> Task instructions:
Extract every record, exactly as written, and ignore the pictures.

Change listing data:
:::::

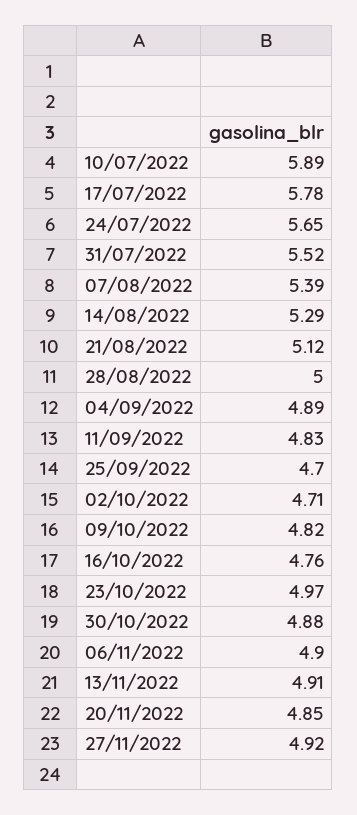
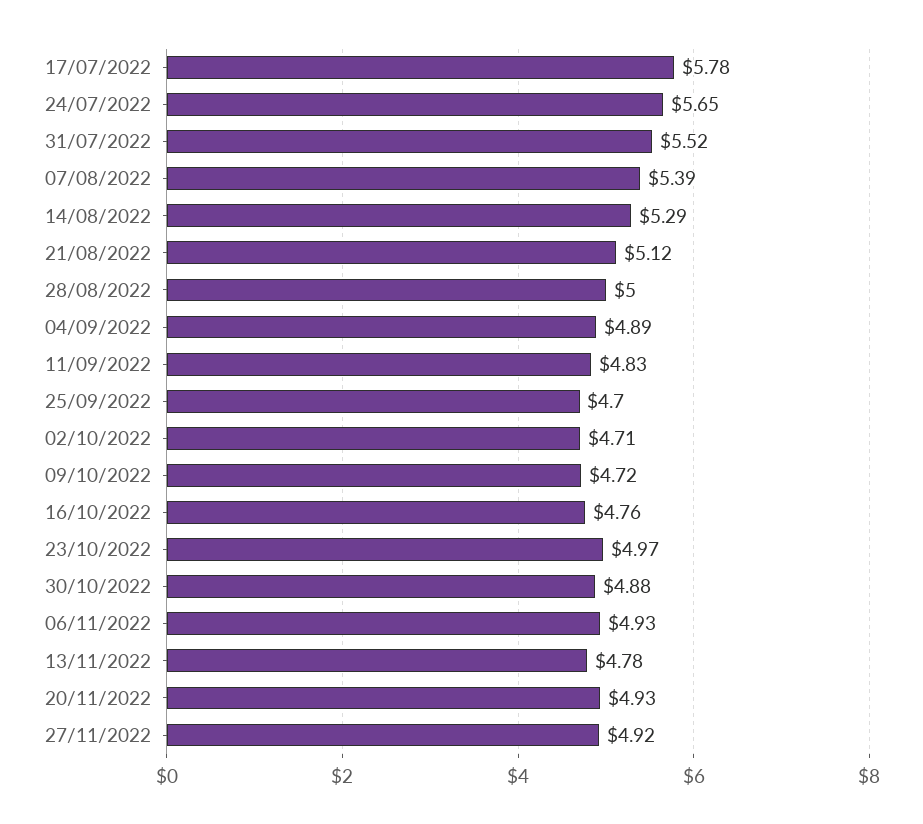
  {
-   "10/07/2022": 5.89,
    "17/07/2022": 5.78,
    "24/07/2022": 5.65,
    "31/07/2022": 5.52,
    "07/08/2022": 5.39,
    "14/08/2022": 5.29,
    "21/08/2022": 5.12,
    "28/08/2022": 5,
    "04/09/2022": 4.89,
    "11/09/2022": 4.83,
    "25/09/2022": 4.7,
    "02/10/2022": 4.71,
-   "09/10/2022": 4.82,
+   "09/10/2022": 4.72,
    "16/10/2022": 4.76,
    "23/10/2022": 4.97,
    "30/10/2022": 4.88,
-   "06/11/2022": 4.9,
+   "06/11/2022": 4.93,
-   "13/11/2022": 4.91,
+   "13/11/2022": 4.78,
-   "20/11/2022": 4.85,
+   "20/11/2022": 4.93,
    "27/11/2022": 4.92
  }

:::::

> Solution for this exercise:
  {
-   "10/07/2022": 5.89,
    "17/07/2022": 5.78,
    "24/07/2022": 5.65,
    "31/07/2022": 5.52,
    "07/08/2022": 5.39,
    "14/08/2022": 5.29,
    "21/08/2022": 5.12,
    "28/08/2022": 5,
    "04/09/2022": 4.89,
    "11/09/2022": 4.83,
    "25/09/2022": 4.7,
    "02/10/2022": 4.71,
-   "09/10/2022": 4.82,
+   "09/10/2022": 4.72,
    "16/10/2022": 4.76,
    "23/10/2022": 4.97,
    "30/10/2022": 4.88,
-   "06/11/2022": 4.9,
+   "06/11/2022": 4.93,
-   "13/11/2022": 4.91,
+   "13/11/2022": 4.78,
-   "20/11/2022": 4.85,
+   "20/11/2022": 4.93,
    "27/11/2022": 4.92
  }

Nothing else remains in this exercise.